→ **What the task asks**: Convert every line of the records below into a JSON list of strings, one string per line, skipping blank lines. Leave the pictures out of the list.
===============
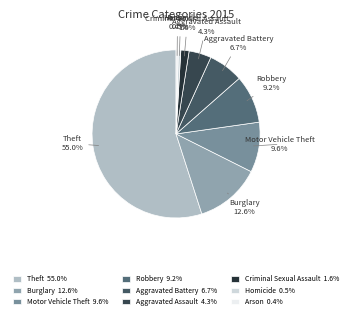

Count the number of slices in the pie.

9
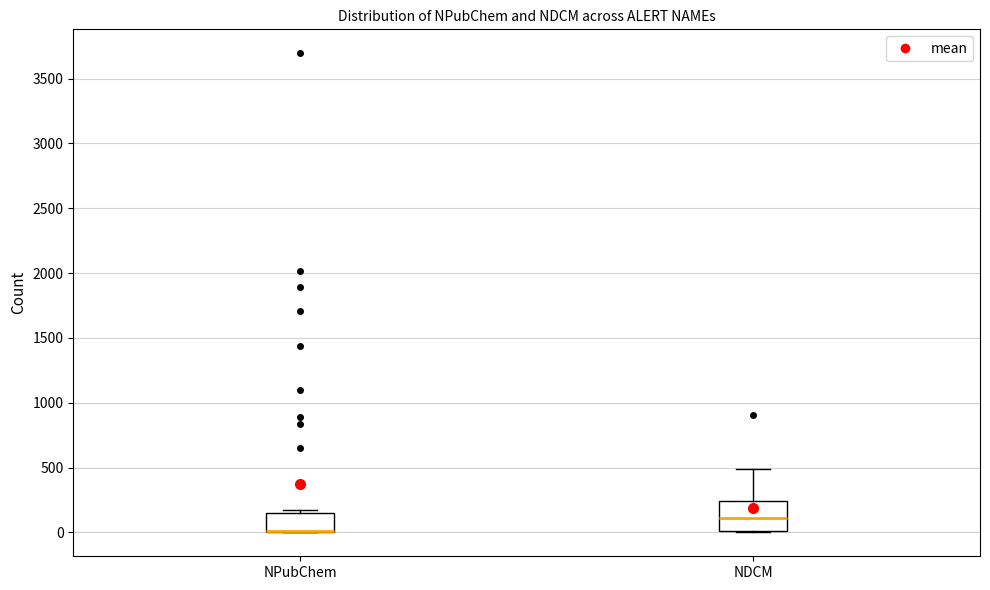

Where is the upper edge of the box for NPubChem on the y-axis? The values are not printed on the chart, so give them approximately, as read against the axis.

150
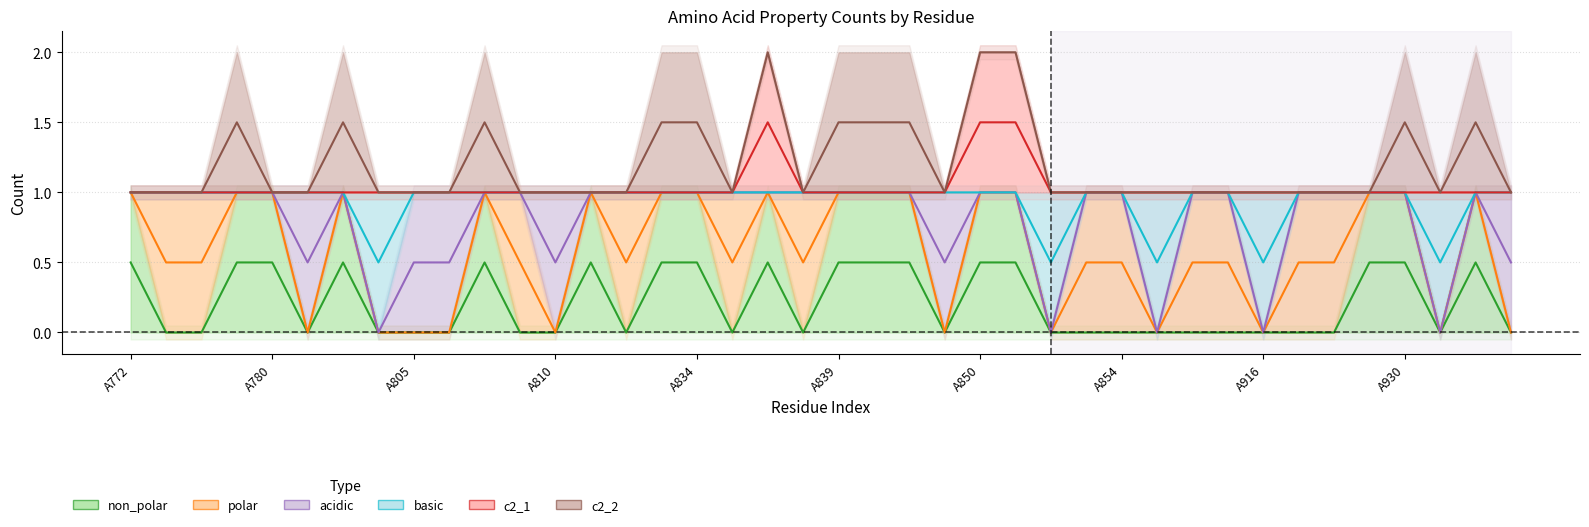

True or false: c2_1 has more than 2 interior local peaks.

False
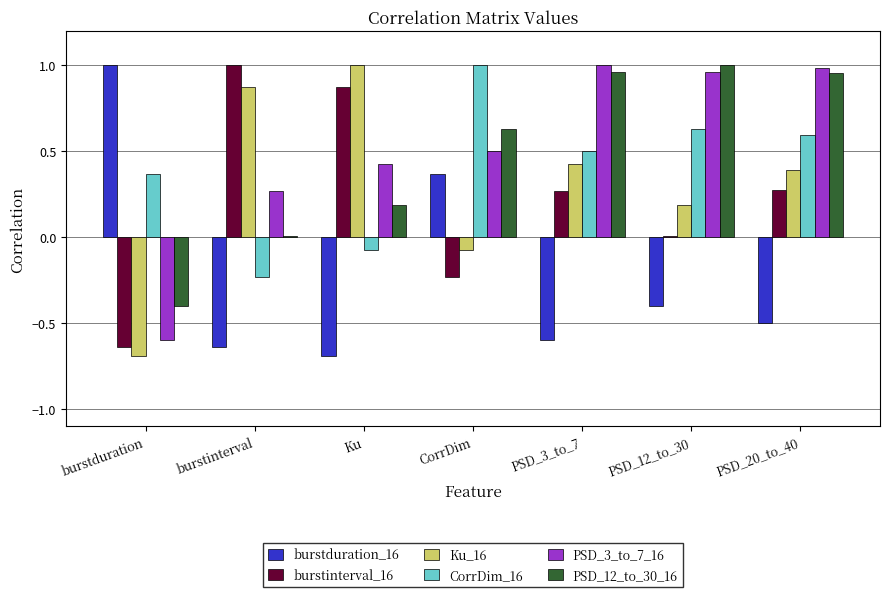

Is the value of burstinterval_16 at burstinterval greater than the value of CorrDim_16 at PSD_20_to_40?

Yes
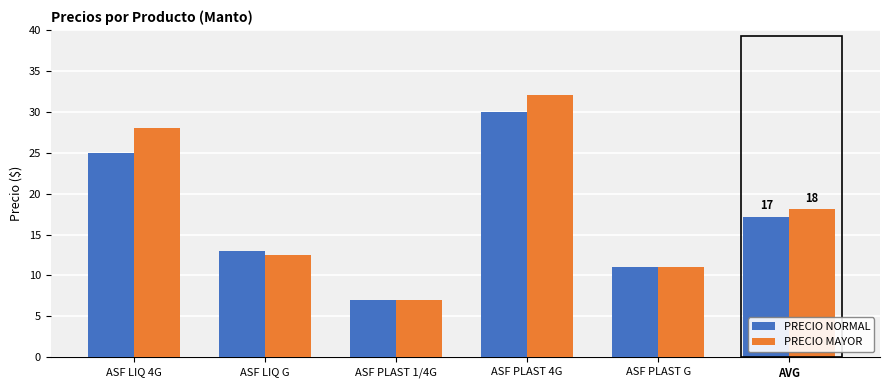

What is the spread (max minus min) of values at ASF LIQ G?

0.5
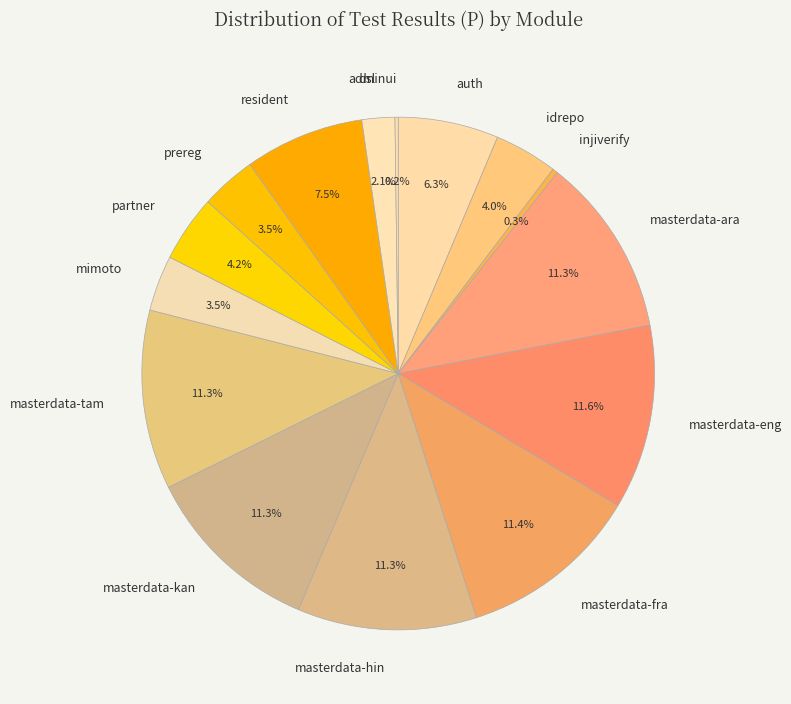

Between masterdata-eng and mimoto, which is larger?

masterdata-eng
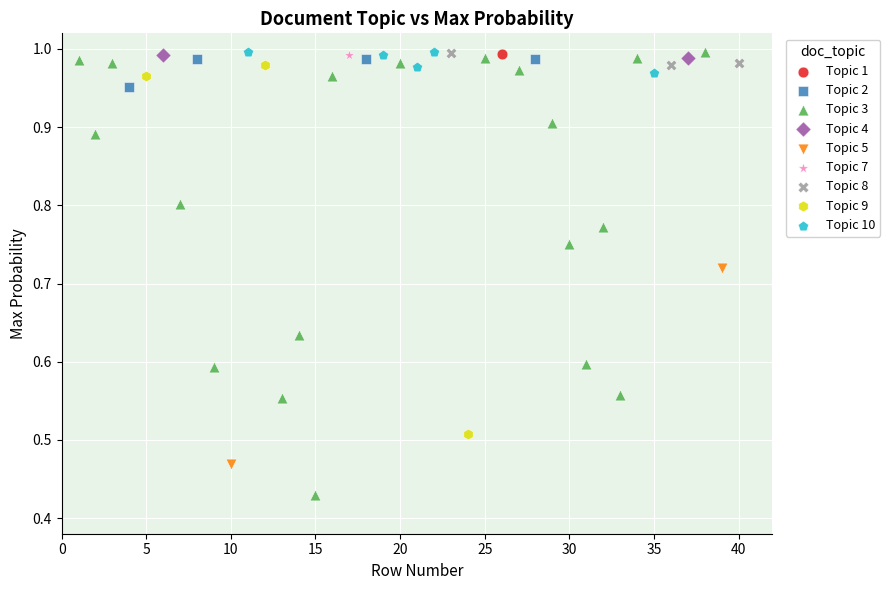

What are all the series names shown in the legend?

Topic 1, Topic 2, Topic 3, Topic 4, Topic 5, Topic 7, Topic 8, Topic 9, Topic 10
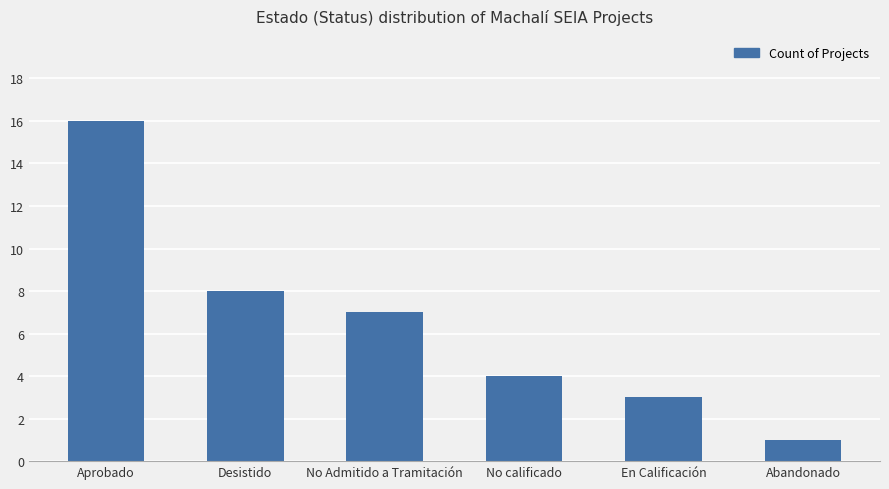

What is the label of the 6th bar from the left?

Abandonado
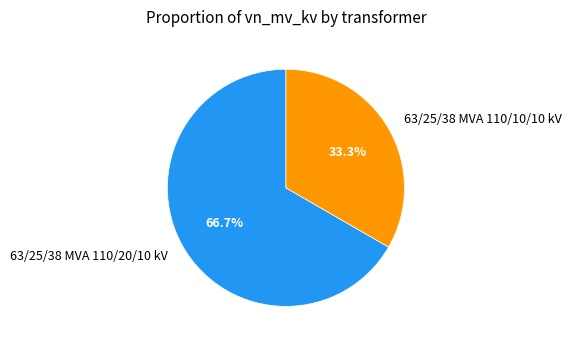

Which slice represents more than half of the pie?

63/25/38 MVA 110/20/10 kV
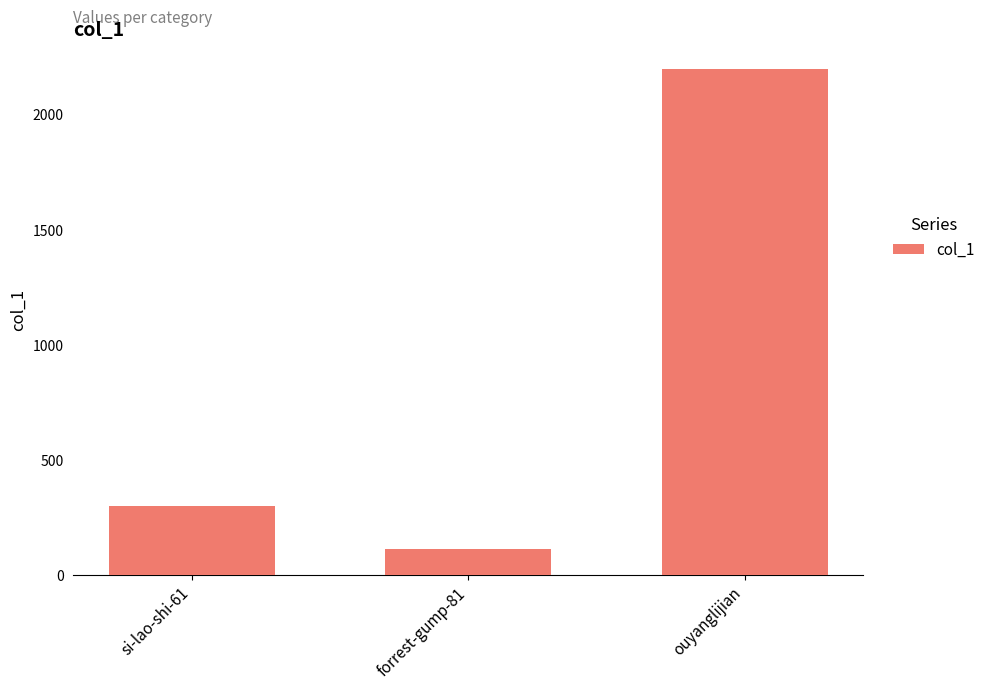

What value does the data have at si-lao-shi-61, to the nearest 50?

300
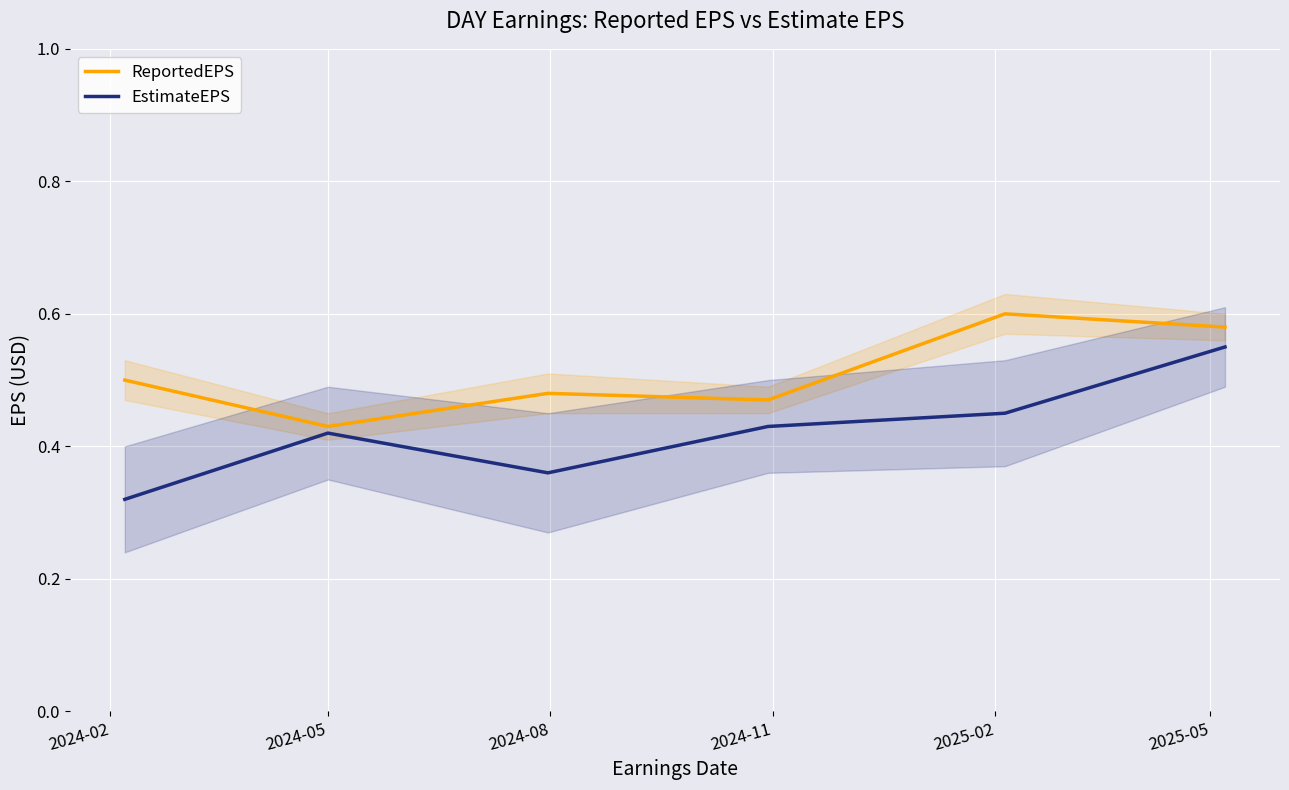

What is the total value across all series at 2025-02?

1.1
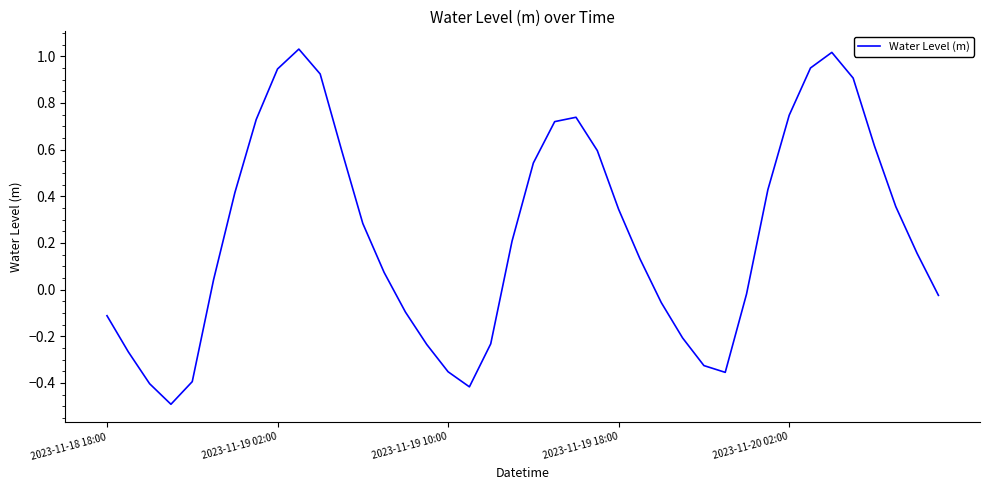

What is the difference between the maximum and minimum values?

1.5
===============
→ **Solution below**:
[
  "Count the number of slices in the pie.",
  "9",
  "Where is the upper edge of the box for NPubChem on the y-axis? The values are not printed on the chart, so give them approximately, as read against the axis.",
  "150",
  "True or false: c2_1 has more than 2 interior local peaks.",
  "False",
  "Is the value of burstinterval_16 at burstinterval greater than the value of CorrDim_16 at PSD_20_to_40?",
  "Yes",
  "What is the spread (max minus min) of values at ASF LIQ G?",
  "0.5",
  "Between masterdata-eng and mimoto, which is larger?",
  "masterdata-eng",
  "What are all the series names shown in the legend?",
  "Topic 1, Topic 2, Topic 3, Topic 4, Topic 5, Topic 7, Topic 8, Topic 9, Topic 10",
  "What is the label of the 6th bar from the left?",
  "Abandonado",
  "Which slice represents more than half of the pie?",
  "63/25/38 MVA 110/20/10 kV",
  "What value does the data have at si-lao-shi-61, to the nearest 50?",
  "300",
  "What is the total value across all series at 2025-02?",
  "1.1",
  "What is the difference between the maximum and minimum values?",
  "1.5"
]